As Judi reflected on these and other ineffective patterns, she realized that she often takes the easy way out of difficult situations. Saying “yes” too much, avoiding conflict, and succumbing to being needed and appreciated are ways of “self-soothing,” or opting to feel good in the moment. There is nothing wrong with feeling good, but when it is done at the expense of taking initiative and doing the right thing, it is self-defeating. Eventually, we can become blind to the big price we are paying for our unwillingness to challenge ourselves to grow and excel.

So what is that big price? Maybe we will feel a little badly that we’ve taken the easy road, but there is a much bigger and more damaging consequence: that is, the loss of our personal power as a leader. Being exhausted, not attending to staff performance issues, and sacrificing long-term priorities for short-term “emergencies” all take a toll on our effectiveness and our value in the eyes of others. When we have sacrificed best practice for what is easiest, we have diminished our power, authority, and leadership potential.
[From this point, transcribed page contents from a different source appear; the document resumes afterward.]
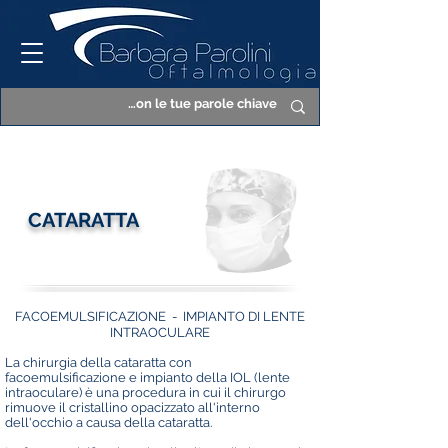
CATARATTA
FACOEMULSIFICAZIONE - IMPIANTO DI LENTE
INTRAOCULARE
La chirurgia della cataratta con
facoemulsificazione e impianto della IOL (lente
intraoculare) è una procedura in cui il chirurgo
rimuove il cristallino opacizzato all'interno
dell'occhio a causa della cataratta.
We may not realize it, but by succumbing to and gratifying our immediate needs versus tending to the more important responsibilities of our roles, we have reduced our capacity to think about and to choose how we want to be as a leader. Do we want to be effective by making thoughtful decisions, opting for difficult choices when needed, and engaging in challenging conversations? Or, do we want to self-soothe and lose the opportunity to do right by our leadership positions, our patients, and the people we want to influence?

Judi decided to stop being hijacked by her short-term emotional needs. Instead, she vowed to be more courageous and practice being the leader she knew she could be, even if it caused her some initial discomfort. Here is what she chose to do when she was tempted to take the easy way out:

1. Count to 10 and breathe deeply while doing it. This simple act prompts a biological reset; we feel more relaxed, and we are better able to think about our options versus reacting in the moment. Doing this is a healthful way to buy time.
2. After breathing deeply, Judi decided she wouldn’t address the issue until she’d had a chance to make a considered decision about what to do. She wanted to reflect—even if just for a moment—on the problem. If she needed to respond immediately,
she would say something like “please give me a minute.” This would allow her to mentally step out of the situation and observe it, almost as a third party might see it. Observing, even for a moment, would provide her with a fresh perspective on the circumstances, as well as the other players and herself.
3. When a courageous action was called for, Judi pledged that she would not make excuses or hide. She dedicated herself to rehearsing tough conversations before they happened when she had that luxury, and she also promised herself that she would practice saying “give me a minute” and “no.” She knew she might be clumsy with these words at first, so she also gave herself permission to keep trying until they came naturally.

Finally, Judi vowed to freshen her vision and purpose as a leader. She was genuinely dedicated to good patient care and her role in providing it. She also believed in personal humility and service. Judi knew if she stayed focused on her values and her potential, she would find the courage to practice, grow, and eventually excel in her leadership role.